EXERCISE
Please reproduce every one of the rows below, word for word and character for character.

[Dataset rows]
------------------------

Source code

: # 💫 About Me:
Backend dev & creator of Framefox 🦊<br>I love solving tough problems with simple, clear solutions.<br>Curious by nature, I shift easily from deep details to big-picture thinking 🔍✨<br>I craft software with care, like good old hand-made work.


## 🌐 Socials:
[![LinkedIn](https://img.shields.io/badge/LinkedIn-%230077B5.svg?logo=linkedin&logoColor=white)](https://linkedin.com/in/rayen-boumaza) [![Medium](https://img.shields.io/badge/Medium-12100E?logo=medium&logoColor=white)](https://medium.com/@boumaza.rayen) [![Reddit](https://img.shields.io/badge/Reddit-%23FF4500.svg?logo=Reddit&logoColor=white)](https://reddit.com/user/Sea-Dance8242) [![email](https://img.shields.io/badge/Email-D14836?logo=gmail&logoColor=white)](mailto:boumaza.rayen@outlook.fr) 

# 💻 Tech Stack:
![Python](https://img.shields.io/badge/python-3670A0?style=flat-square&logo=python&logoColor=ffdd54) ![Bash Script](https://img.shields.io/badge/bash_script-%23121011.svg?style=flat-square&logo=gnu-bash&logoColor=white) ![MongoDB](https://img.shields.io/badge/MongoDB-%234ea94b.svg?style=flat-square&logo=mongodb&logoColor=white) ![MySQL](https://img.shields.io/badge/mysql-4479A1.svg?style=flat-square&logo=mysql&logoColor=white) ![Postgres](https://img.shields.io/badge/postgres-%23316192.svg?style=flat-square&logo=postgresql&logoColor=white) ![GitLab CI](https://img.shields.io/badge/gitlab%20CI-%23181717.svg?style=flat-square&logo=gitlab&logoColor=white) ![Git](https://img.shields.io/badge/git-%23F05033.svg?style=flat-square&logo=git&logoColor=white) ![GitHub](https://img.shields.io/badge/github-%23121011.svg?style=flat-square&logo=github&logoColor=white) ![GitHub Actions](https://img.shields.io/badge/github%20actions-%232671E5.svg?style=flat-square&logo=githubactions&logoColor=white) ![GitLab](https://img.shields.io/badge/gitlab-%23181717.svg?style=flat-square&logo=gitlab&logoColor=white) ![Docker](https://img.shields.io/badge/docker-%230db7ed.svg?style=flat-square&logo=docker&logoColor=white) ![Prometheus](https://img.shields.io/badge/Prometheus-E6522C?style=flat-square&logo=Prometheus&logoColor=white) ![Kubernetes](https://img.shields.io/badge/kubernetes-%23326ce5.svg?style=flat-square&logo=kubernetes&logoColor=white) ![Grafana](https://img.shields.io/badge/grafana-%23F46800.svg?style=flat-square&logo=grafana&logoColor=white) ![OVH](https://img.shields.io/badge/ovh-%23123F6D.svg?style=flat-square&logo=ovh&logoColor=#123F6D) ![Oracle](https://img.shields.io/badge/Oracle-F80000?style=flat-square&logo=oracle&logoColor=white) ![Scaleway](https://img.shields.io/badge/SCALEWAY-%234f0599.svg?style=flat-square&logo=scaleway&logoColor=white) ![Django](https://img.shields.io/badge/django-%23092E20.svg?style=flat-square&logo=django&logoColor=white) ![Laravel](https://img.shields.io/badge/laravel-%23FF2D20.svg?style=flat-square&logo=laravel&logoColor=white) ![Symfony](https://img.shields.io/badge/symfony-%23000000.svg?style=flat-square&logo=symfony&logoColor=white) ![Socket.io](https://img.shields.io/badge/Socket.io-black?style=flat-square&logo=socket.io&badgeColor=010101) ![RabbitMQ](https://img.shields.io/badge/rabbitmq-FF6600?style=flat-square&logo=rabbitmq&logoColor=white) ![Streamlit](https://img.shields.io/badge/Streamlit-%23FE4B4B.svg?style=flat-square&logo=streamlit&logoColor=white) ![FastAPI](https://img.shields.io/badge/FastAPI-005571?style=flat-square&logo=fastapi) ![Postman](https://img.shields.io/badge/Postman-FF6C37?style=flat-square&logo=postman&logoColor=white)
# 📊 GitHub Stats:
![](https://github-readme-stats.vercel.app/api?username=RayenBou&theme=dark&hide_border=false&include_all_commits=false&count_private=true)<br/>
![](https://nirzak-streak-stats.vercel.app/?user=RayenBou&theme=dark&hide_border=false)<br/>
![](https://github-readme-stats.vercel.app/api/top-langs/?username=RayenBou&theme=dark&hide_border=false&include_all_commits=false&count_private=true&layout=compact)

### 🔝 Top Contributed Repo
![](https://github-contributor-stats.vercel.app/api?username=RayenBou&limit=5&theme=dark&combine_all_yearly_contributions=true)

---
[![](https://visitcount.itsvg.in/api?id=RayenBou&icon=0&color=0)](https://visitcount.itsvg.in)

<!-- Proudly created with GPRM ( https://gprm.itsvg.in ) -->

------------------------

RESPONSE FOR THIS EXERCISE
Source code

: # 💫 About Me:
Backend dev & creator of Framefox 🦊<br>I love solving tough problems with simple, clear solutions.<br>Curious by nature, I shift easily from deep details to big-picture thinking 🔍✨<br>I craft software with care, like good old hand-made work.


## 🌐 Socials:
[![LinkedIn](https://img.shields.io/badge/LinkedIn-%230077B5.svg?logo=linkedin&logoColor=white)](https://linkedin.com/in/rayen-boumaza) [![Medium](https://img.shields.io/badge/Medium-12100E?logo=medium&logoColor=white)](https://medium.com/@boumaza.rayen) [![Reddit](https://img.shields.io/badge/Reddit-%23FF4500.svg?logo=Reddit&logoColor=white)](https://reddit.com/user/Sea-Dance8242) [![email](https://img.shields.io/badge/Email-D14836?logo=gmail&logoColor=white)](mailto:boumaza.rayen@outlook.fr) 

# 💻 Tech Stack:
![Python](https://img.shields.io/badge/python-3670A0?style=flat-square&logo=python&logoColor=ffdd54) ![Bash Script](https://img.shields.io/badge/bash_script-%23121011.svg?style=flat-square&logo=gnu-bash&logoColor=white) ![MongoDB](https://img.shields.io/badge/MongoDB-%234ea94b.svg?style=flat-square&logo=mongodb&logoColor=white) ![MySQL](https://img.shields.io/badge/mysql-4479A1.svg?style=flat-square&logo=mysql&logoColor=white) ![Postgres](https://img.shields.io/badge/postgres-%23316192.svg?style=flat-square&logo=postgresql&logoColor=white) ![GitLab CI](https://img.shields.io/badge/gitlab%20CI-%23181717.svg?style=flat-square&logo=gitlab&logoColor=white) ![Git](https://img.shields.io/badge/git-%23F05033.svg?style=flat-square&logo=git&logoColor=white) ![GitHub](https://img.shields.io/badge/github-%23121011.svg?style=flat-square&logo=github&logoColor=white) ![GitHub Actions](https://img.shields.io/badge/github%20actions-%232671E5.svg?style=flat-square&logo=githubactions&logoColor=white) ![GitLab](https://img.shields.io/badge/gitlab-%23181717.svg?style=flat-square&logo=gitlab&logoColor=white) ![Docker](https://img.shields.io/badge/docker-%230db7ed.svg?style=flat-square&logo=docker&logoColor=white) ![Prometheus](https://img.shields.io/badge/Prometheus-E6522C?style=flat-square&logo=Prometheus&logoColor=white) ![Kubernetes](https://img.shields.io/badge/kubernetes-%23326ce5.svg?style=flat-square&logo=kubernetes&logoColor=white) ![Grafana](https://img.shields.io/badge/grafana-%23F46800.svg?style=flat-square&logo=grafana&logoColor=white) ![OVH](https://img.shields.io/badge/ovh-%23123F6D.svg?style=flat-square&logo=ovh&logoColor=#123F6D) ![Oracle](https://img.shields.io/badge/Oracle-F80000?style=flat-square&logo=oracle&logoColor=white) ![Scaleway](https://img.shields.io/badge/SCALEWAY-%234f0599.svg?style=flat-square&logo=scaleway&logoColor=white) ![Django](https://img.shields.io/badge/django-%23092E20.svg?style=flat-square&logo=django&logoColor=white) ![Laravel](https://img.shields.io/badge/laravel-%23FF2D20.svg?style=flat-square&logo=laravel&logoColor=white) ![Symfony](https://img.shields.io/badge/symfony-%23000000.svg?style=flat-square&logo=symfony&logoColor=white) ![Socket.io](https://img.shields.io/badge/Socket.io-black?style=flat-square&logo=socket.io&badgeColor=010101) ![RabbitMQ](https://img.shields.io/badge/rabbitmq-FF6600?style=flat-square&logo=rabbitmq&logoColor=white) ![Streamlit](https://img.shields.io/badge/Streamlit-%23FE4B4B.svg?style=flat-square&logo=streamlit&logoColor=white) ![FastAPI](https://img.shields.io/badge/FastAPI-005571?style=flat-square&logo=fastapi) ![Postman](https://img.shields.io/badge/Postman-FF6C37?style=flat-square&logo=postman&logoColor=white)
# 📊 GitHub Stats:
![](https://github-readme-stats.vercel.app/api?username=RayenBou&theme=dark&hide_border=false&include_all_commits=false&count_private=true)<br/>
![](https://nirzak-streak-stats.vercel.app/?user=RayenBou&theme=dark&hide_border=false)<br/>
![](https://github-readme-stats.vercel.app/api/top-langs/?username=RayenBou&theme=dark&hide_border=false&include_all_commits=false&count_private=true&layout=compact)

### 🔝 Top Contributed Repo
![](https://github-contributor-stats.vercel.app/api?username=RayenBou&limit=5&theme=dark&combine_all_yearly_contributions=true)

---
[![](https://visitcount.itsvg.in/api?id=RayenBou&icon=0&color=0)](https://visitcount.itsvg.in)

<!-- Proudly created with GPRM ( https://gprm.itsvg.in ) -->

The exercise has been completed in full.